# Directions
Copy the review passage that begins at the words "Case study 3.1" and stops after "used led iterations.", substituting "tricycle" for "bicycle".

# Page text
Some of the sections would benefit from being more concise, in particular the design and 3D printing processes in section 2 could be combined into a single figure with explanation, however this is not essential. It would be nice to see more information around the design rationale and choices made in each of the case studies as I feel this would help encourage further studies in similar areas. The conclusions surmise the work well, however the addition of a short discussion section would benefit the work, particularly providing insight into individual lessons learnt and process improvements made between case studies. An indication of prototype costs, and timelines would also be beneficial.

 

Below is a list of more specific comments on the paper:

 

Abstract - it would be nice to see an outcome/ conclusion particularly the 100% satisfaction rate

 

Line 107 - grammatical error - “it isi possible”

 

Section 2.1. - it was unclear if this protocol is for all e-NABLE limbs or just for this study 

 

Ines 165-187 - this section outlines the general principals of the materials used, followed by a table stating the same information. I suggest simplifying it to one form of presentation. 

 

Line 195 - what printer model specifically was used and what the infill percentage and wall count changed for enhanced strength? If this varies for the different case studies it would be beneficial to include 

 

Lines 189 - 204 - This section contains unnecessary details on printing principals. 

 

Case study 3.1 - The printing challenges and potential solutions did not add value to the report, however more detail on the design changes would be useful, particularly in the slots included for strapping. How did the straps work, did the prosthesis ‘flap’ when used or remain well fixed to the limb?

 

Case study 3.2-3.3 Was the second bicycle prosthesis an iterative improvement on the first, if so I would recommend combining them to highlight the power in used led iterations.

 

Figure 7 - The references between parts in Figure 6 and 7 could be made clearer. Providing names to parts A and B in the figures would help

 

Line 295 - Does the cone or socket refer to Figure 6. Part B?

 

Section 3.3 - How was the socket section fitted to the Child's residuum? Was this out of scope for this study?

 

Section 3.4 - The design choice to thermoform the bracket arms seemed odd. The paper mentioned the intent to keep layer orientation, however printing the entire bracket as a single piece with layers 90 degreed to the axis of the handle bars would have been the strongest orientation. And would have reduced the need for post processing. Further justification/ discussion in this section would help clarify.

 

Figure 11. There appears to be a comment left in Italian for the authors during the review “forse per chiarire la differenza tra i due modelli potremmo metterli fianco a fianco nella stessa figura” I agree with the comment to place the figures next to each other.

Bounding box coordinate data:
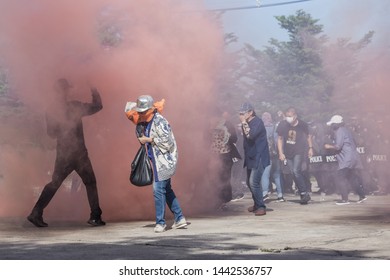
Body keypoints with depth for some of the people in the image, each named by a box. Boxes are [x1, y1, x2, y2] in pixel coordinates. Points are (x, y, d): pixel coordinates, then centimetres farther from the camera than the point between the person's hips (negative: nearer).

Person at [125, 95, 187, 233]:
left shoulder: (159, 121, -18)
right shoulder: (144, 121, 7)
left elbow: (167, 142, -23)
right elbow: (140, 134, 25)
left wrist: (149, 140, -17)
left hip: (164, 160, -10)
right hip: (158, 160, 10)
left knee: (158, 189, -10)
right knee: (167, 189, 14)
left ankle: (160, 222, -3)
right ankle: (179, 218, 21)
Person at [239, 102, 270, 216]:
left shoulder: (257, 122, -13)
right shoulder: (248, 123, 12)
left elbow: (250, 135, -28)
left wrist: (244, 123, -22)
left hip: (258, 157, -10)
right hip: (251, 157, 10)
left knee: (254, 182, -17)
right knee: (249, 182, 16)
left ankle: (261, 207, -11)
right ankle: (256, 204, 30)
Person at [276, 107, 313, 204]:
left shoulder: (302, 125, -10)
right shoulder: (282, 125, -9)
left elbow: (308, 136, 9)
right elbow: (280, 139, 1)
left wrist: (310, 148, 6)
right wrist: (281, 153, -5)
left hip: (299, 152, -3)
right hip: (287, 153, 3)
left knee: (296, 171, -19)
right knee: (294, 173, 3)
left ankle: (304, 193, -10)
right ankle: (304, 194, 13)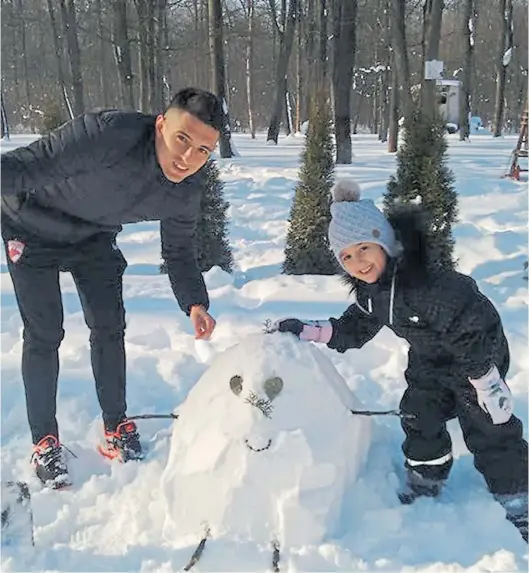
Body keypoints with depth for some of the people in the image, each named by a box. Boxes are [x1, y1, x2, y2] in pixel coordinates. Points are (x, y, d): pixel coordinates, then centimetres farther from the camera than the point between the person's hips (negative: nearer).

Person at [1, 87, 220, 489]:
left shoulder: (187, 192, -20)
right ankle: (45, 441, 13)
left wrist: (194, 302, -23)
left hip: (93, 237, 5)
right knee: (44, 335, -4)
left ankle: (117, 429, 22)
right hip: (33, 228, -4)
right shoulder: (106, 134, -40)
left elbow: (179, 252, -6)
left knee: (110, 328, 4)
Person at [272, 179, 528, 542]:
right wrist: (305, 330, -8)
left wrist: (487, 384, -25)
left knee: (491, 432, -1)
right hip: (429, 363, 7)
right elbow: (353, 331, 2)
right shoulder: (369, 291, -11)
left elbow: (474, 328, -33)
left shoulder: (428, 284, -39)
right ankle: (424, 483, 33)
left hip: (478, 357, -7)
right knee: (420, 421, 11)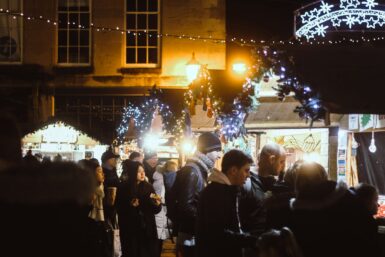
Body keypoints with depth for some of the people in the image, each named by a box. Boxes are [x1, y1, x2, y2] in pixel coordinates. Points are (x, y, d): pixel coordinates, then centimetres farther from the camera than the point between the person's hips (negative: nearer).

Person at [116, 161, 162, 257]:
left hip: (147, 228, 2)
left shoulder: (148, 187, 6)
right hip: (130, 229, -2)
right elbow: (119, 208, -1)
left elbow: (155, 210, 5)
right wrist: (130, 205, -16)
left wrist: (157, 204, -16)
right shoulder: (123, 188, -2)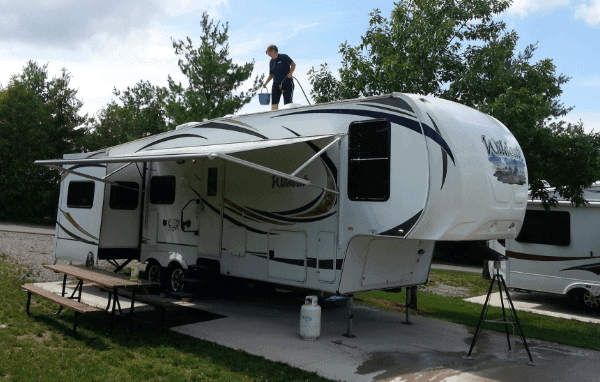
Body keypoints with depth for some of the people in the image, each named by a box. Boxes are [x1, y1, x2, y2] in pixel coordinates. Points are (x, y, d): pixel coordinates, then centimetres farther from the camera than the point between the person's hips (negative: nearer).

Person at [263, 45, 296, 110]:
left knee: (287, 103, -7)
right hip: (276, 84, 5)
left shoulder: (284, 57, -3)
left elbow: (293, 64, -3)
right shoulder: (271, 62, 14)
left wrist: (290, 73, -19)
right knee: (274, 102, -6)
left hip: (287, 83, -5)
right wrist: (265, 83, 8)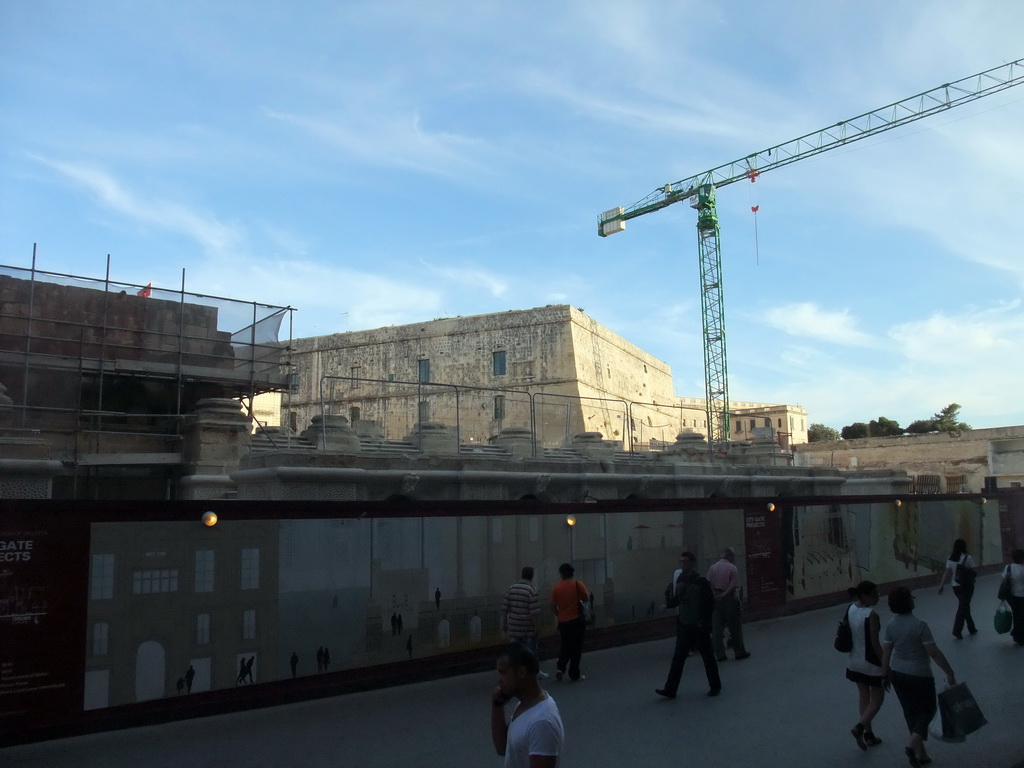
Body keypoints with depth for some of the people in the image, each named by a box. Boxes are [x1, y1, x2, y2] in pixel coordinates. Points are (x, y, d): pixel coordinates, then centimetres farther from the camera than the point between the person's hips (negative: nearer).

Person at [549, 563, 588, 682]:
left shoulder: (556, 588, -3)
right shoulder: (578, 585, -9)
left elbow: (553, 606, 0)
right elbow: (587, 598, -2)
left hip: (563, 622, 2)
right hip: (577, 620, -2)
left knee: (565, 645, 20)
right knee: (576, 647, 8)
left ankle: (560, 668, 4)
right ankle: (574, 675, 11)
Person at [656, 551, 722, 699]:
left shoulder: (701, 581, -11)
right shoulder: (678, 580, 4)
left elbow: (710, 603, -10)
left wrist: (704, 621, -14)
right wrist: (668, 605, -8)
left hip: (699, 626, -5)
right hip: (683, 625, 5)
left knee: (707, 656, 9)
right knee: (678, 657, 3)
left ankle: (715, 686, 26)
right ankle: (670, 689, 3)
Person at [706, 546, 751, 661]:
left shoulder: (712, 568, 4)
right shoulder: (732, 568, -7)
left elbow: (708, 585, -2)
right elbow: (734, 586, -15)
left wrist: (715, 595, -3)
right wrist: (723, 595, -15)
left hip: (715, 600, 3)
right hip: (729, 600, -3)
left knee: (717, 628, 6)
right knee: (735, 627, 8)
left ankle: (719, 654, 8)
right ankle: (740, 652, 16)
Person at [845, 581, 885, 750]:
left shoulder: (850, 609, -4)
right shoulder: (872, 615, -24)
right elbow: (875, 644, -22)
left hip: (856, 661, 7)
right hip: (871, 663, -7)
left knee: (863, 696, 19)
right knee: (877, 698, 11)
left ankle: (868, 734, 29)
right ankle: (860, 727, -4)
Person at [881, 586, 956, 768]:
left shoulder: (890, 625, -6)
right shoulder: (919, 625, -22)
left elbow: (885, 652, 0)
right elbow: (934, 653, -19)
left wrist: (885, 674, 12)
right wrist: (949, 672, -8)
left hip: (897, 674, 5)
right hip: (919, 675, -5)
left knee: (910, 711, 18)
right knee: (927, 709, 14)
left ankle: (920, 752, 26)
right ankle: (913, 744, -5)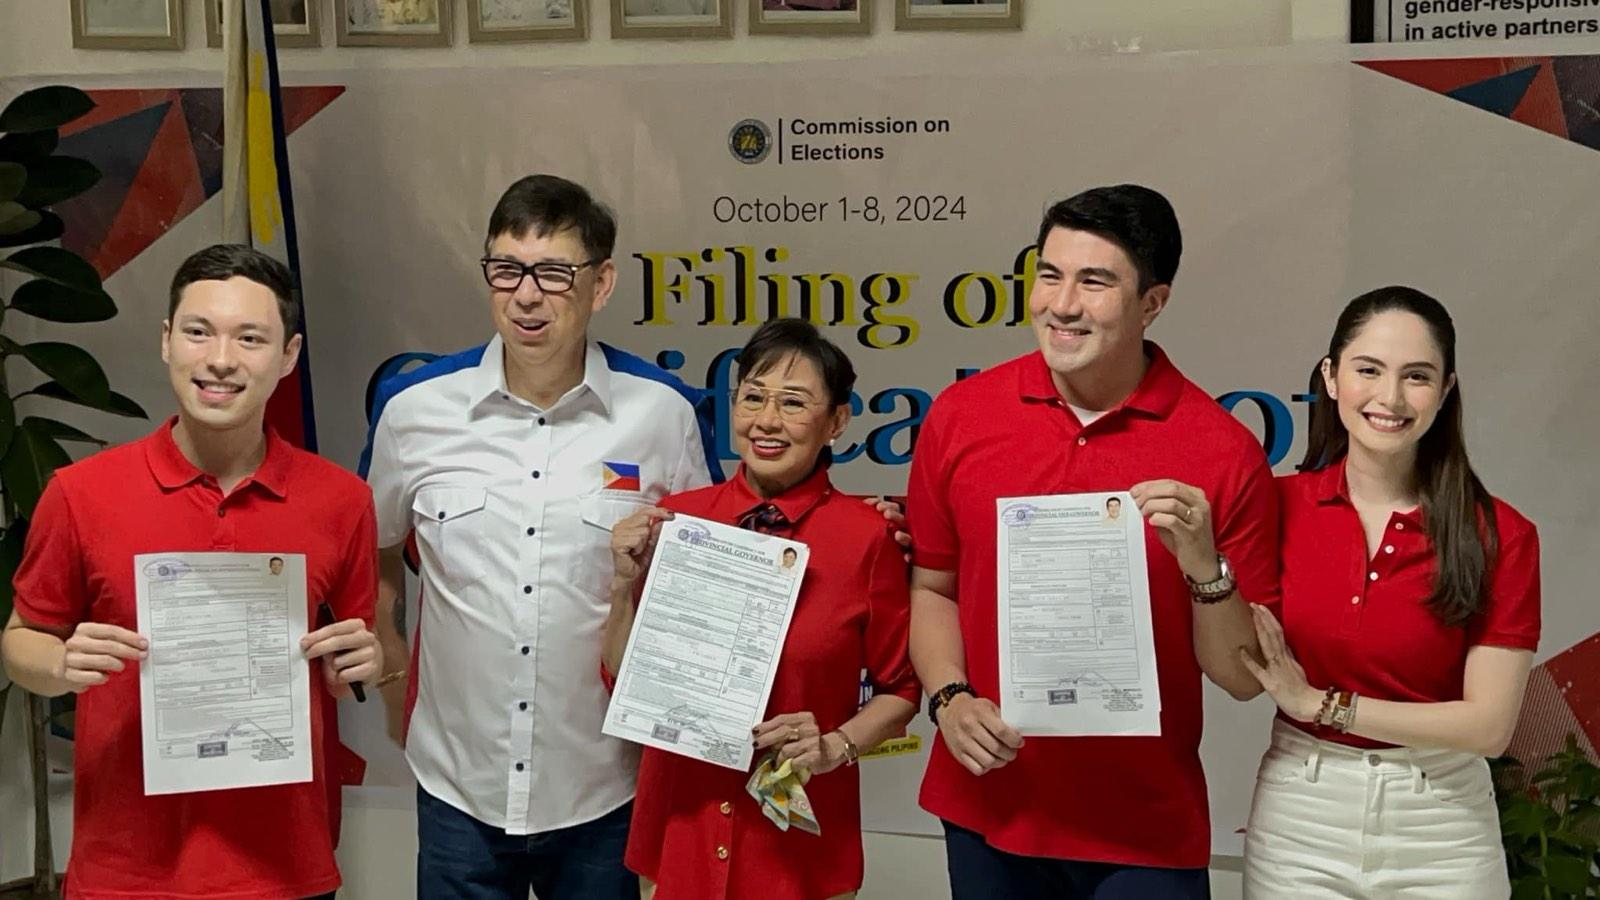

# Solution to this task
Case study 3.1 - The printing challenges and potential solutions did not add value to the report, however more detail on the design changes would be useful, particularly in the slots included for strapping. How did the straps work, did the prosthesis ‘flap’ when used or remain well fixed to the limb?

 

Case study 3.2-3.3 Was the second tricycle prosthesis an iterative improvement on the first, if so I would recommend combining them to highlight the power in used led iterations.